During the early days of the coronavirus pandemic, videoconferencing for work and socializing was popular, but as we settled into this new reality, we became less interested and it was harder to focus, according to a new study from Microsoft.

The study, Microsoft’s Work Trend Index, concluded that remote work is here to say in at least some capacity. However, videoconferencing, one of the main tools used to facilitate remote work, makes it hard to collaborate and focus.

The study was released simultaneous to a litany of new features to Microsoft Teams that aim to combat fatigue and productivity challenges associated with remote work.
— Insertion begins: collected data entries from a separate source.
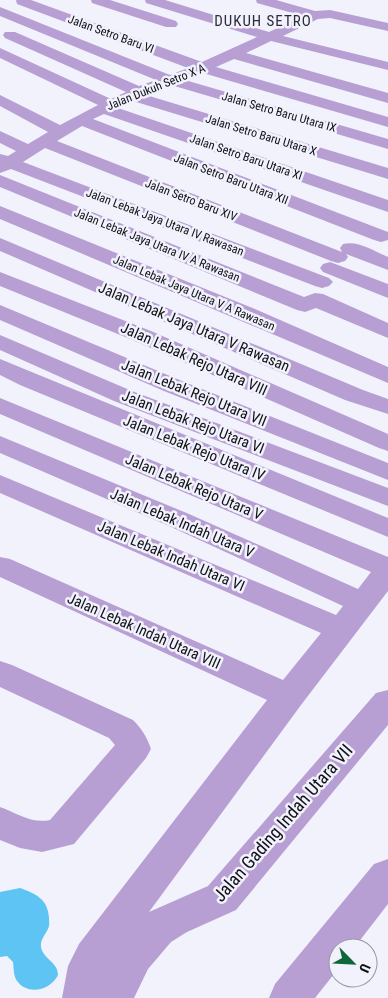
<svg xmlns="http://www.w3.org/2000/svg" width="388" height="998" font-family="'Roboto Condensed',sans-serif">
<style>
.water{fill:#5dc4f3}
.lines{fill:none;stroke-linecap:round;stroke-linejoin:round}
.minor{fill:#b89fd3;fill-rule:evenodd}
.labels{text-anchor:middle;stroke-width:5;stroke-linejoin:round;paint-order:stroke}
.far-street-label{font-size:12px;fill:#101116;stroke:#f1f2fc}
.far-quarter-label{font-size:15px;letter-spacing:1px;fill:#2b2c39;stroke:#f1f2fc}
.street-label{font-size:15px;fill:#101116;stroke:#f1f2fc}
.near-street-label{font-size:18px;fill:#101116;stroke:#f1f2fc}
</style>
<rect width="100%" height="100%" fill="#f1f2fc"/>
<!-- water -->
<path class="water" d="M20 888C36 894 48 899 49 918 49 922 50 925 48 929 45 935 40 940 41 947 43 959 58 962 58 975 51 990 28 996 17 981 13 975 14 968 13 962L7 956 0 957V892Z"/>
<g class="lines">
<!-- minor -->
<path class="minor" d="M16 0H31L202 62 257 37 146 3 145 0H165L269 32 303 16 257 3 256 0H276L315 11 330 10 388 23V31L330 18 318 19 283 36 388 62V70L271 41 246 53 388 93V103L234 59 216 67 388 117V127L203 73 185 80 388 139V149L171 85 146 95 388 168V179L133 101 118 108 388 200V212L104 114 93 119 388 232V240L381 242 374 240 82 126 57 141 342 252 340 248 343 244C358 240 374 251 388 257V270L346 254 348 257 345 261 338 263 331 261 45 148 23 162 329 278 333 282 329 286 322 288 315 286 11 169 0 173V154L8 156 16 151 0 143V131L28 144 48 132 0 106V95L60 125 98 105 0 58V48L111 99 126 92 5 38 3 35 5 32H15L139 86 156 80 0 16V7L170 75 188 68 17 4Z
M91 0H110L176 21 178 24 176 27H166L92 3Z
M0 175 304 297 315 293 323 294 388 323V338L316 308 305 312 297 310 0 187Z
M0 206 255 309 388 367V383L0 219Z
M0 238 363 390 388 399V414L345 400 0 251Z
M330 262 388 284V298L323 272 320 268 323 264Z
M0 272 151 331 388 434V451L379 448 135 341 0 286Z
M0 305 182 381 388 463V480L164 391 0 320Z
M0 335 132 391 388 488V506L114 401 0 350Z
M0 359 388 518V537L20 385 0 375Z
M0 398 388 557V591L301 705 149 912 208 886 376 693 388 690V725L236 910 187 932 171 942 148 969 134 998H62L68 966 79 944 267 700 0 577V557L10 559 283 680 321 633 0 493V475L336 615 343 606 169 526 0 453V436L189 514 358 589 371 572 0 414Z
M0 661 12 665 133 720C142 729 147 737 151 749L146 758 74 844 42 852 20 848 0 840V807C17 813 31 824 50 820L115 745 109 738 0 687Z
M388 859V904L354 948H338V969L315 998H269L275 984 374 864Z"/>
</g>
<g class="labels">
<!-- far-street labels -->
<g class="far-street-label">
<text transform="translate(111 34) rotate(20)" y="4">Jalan Setro Baru VI</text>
<text transform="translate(156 87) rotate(-22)" y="4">Jalan Dukuh Setro X A</text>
<text transform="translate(279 112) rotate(16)" y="4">Jalan Setro Baru Utara IX</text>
<text transform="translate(261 135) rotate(17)" y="4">Jalan Setro Baru Utara X</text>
<text transform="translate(246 157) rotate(19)" y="4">Jalan Setro Baru Utara XI</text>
<text transform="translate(231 179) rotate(21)" y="4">Jalan Setro Baru Utara XII</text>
<text transform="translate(191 200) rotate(21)" y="4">Jalan Setro Baru XIV</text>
<text transform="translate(165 222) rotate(21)" y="4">Jalan Lebak Jaya Utara IV Rawasan</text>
<text transform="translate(157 245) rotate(22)" y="4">Jalan Lebak Jaya Utara IV A Rawasan</text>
<text transform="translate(194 293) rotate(23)" y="4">Jalan Lebak Jaya Utara V A Rawasan</text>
</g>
<!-- far-quarter labels -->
<g class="far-quarter-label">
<text x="263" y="26">DUKUH SETRO</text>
</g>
<!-- street labels -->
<g class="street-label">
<text transform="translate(194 327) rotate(23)" y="5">Jalan Lebak Jaya Utara V Rawasan</text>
<text transform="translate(194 359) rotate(24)" y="5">Jalan Lebak Rejo Utara VIII</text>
<text transform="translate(194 393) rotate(22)" y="5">Jalan Lebak Rejo Utara VII</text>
<text transform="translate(193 422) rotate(21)" y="5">Jalan Lebak Rejo Utara VI</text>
<text transform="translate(194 448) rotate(22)" y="5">Jalan Lebak Rejo Utara IV</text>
<text transform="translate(194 487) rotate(23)" y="5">Jalan Lebak Rejo Utara V</text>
<text transform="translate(182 523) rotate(23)" y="5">Jalan Lebak Indah Utara V</text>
<text transform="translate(171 556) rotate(23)" y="5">Jalan Lebak Indah Utara VI</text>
<text transform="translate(144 631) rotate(24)" y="5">Jalan Lebak Indah Utara VIII</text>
</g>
<!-- near-street labels -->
<g class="near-street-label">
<text transform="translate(283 823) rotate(-49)" y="6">Jalan Gading Indah Utara VII</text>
</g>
</g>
<!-- north arrow -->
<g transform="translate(353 963) rotate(114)"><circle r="24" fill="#f1f2fc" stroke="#9798a0"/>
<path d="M0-4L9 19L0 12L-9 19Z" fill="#0e673a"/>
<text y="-8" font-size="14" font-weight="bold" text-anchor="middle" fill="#101116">U</text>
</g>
</svg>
Read Next: Here’s a Videoconferencing Etiquette Guide We Should All Follow

Those features include a new Together mode that uses AI segmentation to digitaly place people in a shared background, dynamic view, a deeper Cortana integration, live reactions, suggested replies and more.

In one study, Microsoft found that virtual collaboration was less productive and in-person collaboration. However, returning to in-person work may be more difficult than we expect.

In a second study, however, the company found that videoconferencing meetings lead to higher levels of stress and fatigue about 30 minutes into any meeting.

The research suggests several factors lead to this sense of meeting fatigue: having to focus continuously on the screen to extract relevant information and stay engaged; reduced non-verbal cues that help you read the room or know whose turn it is to talk; and screen sharing with very little view of the people you are interacting with.

There are several recent studies that conclude most U.S. workers want to retain the flexibility of remote work even after the coronavirus crisis is over. Some organizations have even said they plan to keep some of their workforce in a remote setting to realize the cost savings associated with a smaller office.

Now, the onus is on AV integrators to work with technology providers to adapt to this new reality of constant virtual collaboration and make videoconferencing less of a chore.